Taking the Panther name and attaching it to alien ideas, argued the attorney, is the equivalent of starting a new software company and calling it “New Microsoft.”
“Yeah,” laughed Seale, sitting in Hilliard’s Oakland townhouse. “Call yourself ‘New Microsoft’ and see how long it takes to find [yourself] in court.”
In some respects, the copyright conflict has served to revitalize the original Panthers, who formally disbanded as a political party in the 1970s. Since then, some key Panther leaders, notably Newton and Eldridge Cleaver, have died, the latter after years of exile and a conversion to Reagan Republicanism.
Hilliard, like Newton, battled problems with drugs. Seale worked as a radio host in Denver, a political organizer in Washington, D.C., and community liaison for Temple University in Philadelphia. Although he came back once to run unsuccessfully for mayor of Oakland, Seale said he returned to his hometown permanently this fall, in part to be near his youngest daughter, who is a junior at San Francisco State.
But now the old Panthers, a little slow of step though still quick with a political phrase, are reunited in the fight to save their name.
One step toward that goal is their sponsorship of a rap group called the Black Panther F.U.G.I.T.I.V.E.S. The three performers record under the Black Panther Records label led by Dorion Hilliard, David’s son.

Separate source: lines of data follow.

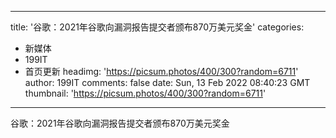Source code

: 
---
title: '谷歌：2021年谷歌向漏洞报告提交者颁布870万美元奖金'
categories: 
 - 新媒体
 - 199IT
 - 首页更新
headimg: 'https://picsum.photos/400/300?random=6711'
author: 199IT
comments: false
date: Sun, 13 Feb 2022 08:40:23 GMT
thumbnail: 'https://picsum.photos/400/300?random=6711'
---

<div>   
谷歌：2021年谷歌向漏洞报告提交者颁布870万美元奖金  
</div>
            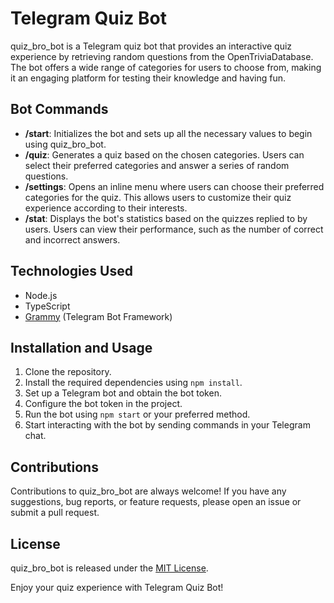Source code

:# Telegram Quiz Bot

quiz_bro_bot is a Telegram quiz bot that provides an interactive quiz experience by retrieving random questions from the OpenTriviaDatabase. The bot offers a wide range of categories for users to choose from, making it an engaging platform for testing their knowledge and having fun.

## Bot Commands

- **/start**: Initializes the bot and sets up all the necessary values to begin using quiz_bro_bot.
- **/quiz**: Generates a quiz based on the chosen categories. Users can select their preferred categories and answer a series of random questions.
- **/settings**: Opens an inline menu where users can choose their preferred categories for the quiz. This allows users to customize their quiz experience according to their interests.
- **/stat**: Displays the bot's statistics based on the quizzes replied to by users. Users can view their performance, such as the number of correct and incorrect answers.

## Technologies Used

- Node.js
- TypeScript
- [Grammy](https://github.com/grammyjs/grammY) (Telegram Bot Framework)

## Installation and Usage

1. Clone the repository.
2. Install the required dependencies using `npm install`.
3. Set up a Telegram bot and obtain the bot token.
4. Configure the bot token in the project.
5. Run the bot using `npm start` or your preferred method.
6. Start interacting with the bot by sending commands in your Telegram chat.

## Contributions

Contributions to quiz_bro_bot are always welcome! If you have any suggestions, bug reports, or feature requests, please open an issue or submit a pull request.

## License

quiz_bro_bot is released under the [MIT License](https://github.com/yourusername/quiz_bro_bot/blob/main/LICENSE).

Enjoy your quiz experience with Telegram Quiz Bot!
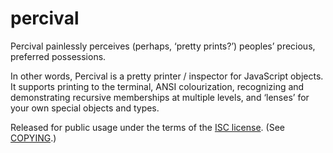 percival
========
Percival painlessly perceives (perhaps, ‘pretty prints?’) peoples’ precious, preferred possessions.

In other words, Percival is a pretty printer / inspector for JavaScript objects. It supports
printing to the terminal, ANSI colourization, recognizing and demonstrating recursive memberships at
multiple levels, and ‘lenses’ for your own special objects and types.

Released for public usage under the terms of the [ISC license][]. (See [COPYING][].)

   [ISC license]: <http://choosealicense.com/licenses/isc/> "Information about the ISC license"
   [COPYING]: <./COPYING.text>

One of the singers is James Calhoun, son of former musician Bill Calhoun, who performed at political events with the Lumpens singing group founded by the Panthers. Among their best-known songs was the political anthem “Power to the People, Right On!”
To the dismay of the old Panthers, the same song is now used by the Northern California utility Pacific Gas & Electric as part of its energy-saving advertising.
James Calhoun, who also uses the stage name Jamiel Hassan, grew up and worked with rap star Tupac Shakur, the since-murdered son of another prominent former Panther, Afeni Shakur.
Although the format and music are hip-hop, the message of the Black Panther musical trio, in keeping with its heritage, is decidedly political and anti-gangster. The group name, Calhoun said in an interview before a recent performance in San Francisco, is an acronym for “Future Under the Guidance of Intelligent True Individuals who Visualize Every Struggle.”
“My father was with the Lumpens in the 1960s,” said Calhoun, leaning on the bar of the Justice League club while Seale and Hilliard beamed proudly nearby and other supporters sold posters and T-shirts. “Here we are in 2002, doing the same thing with a new twist.”
One line from the group’s album, titled “All of Us,” goes: “This is not a gangster party. This is the Black Panther Party.”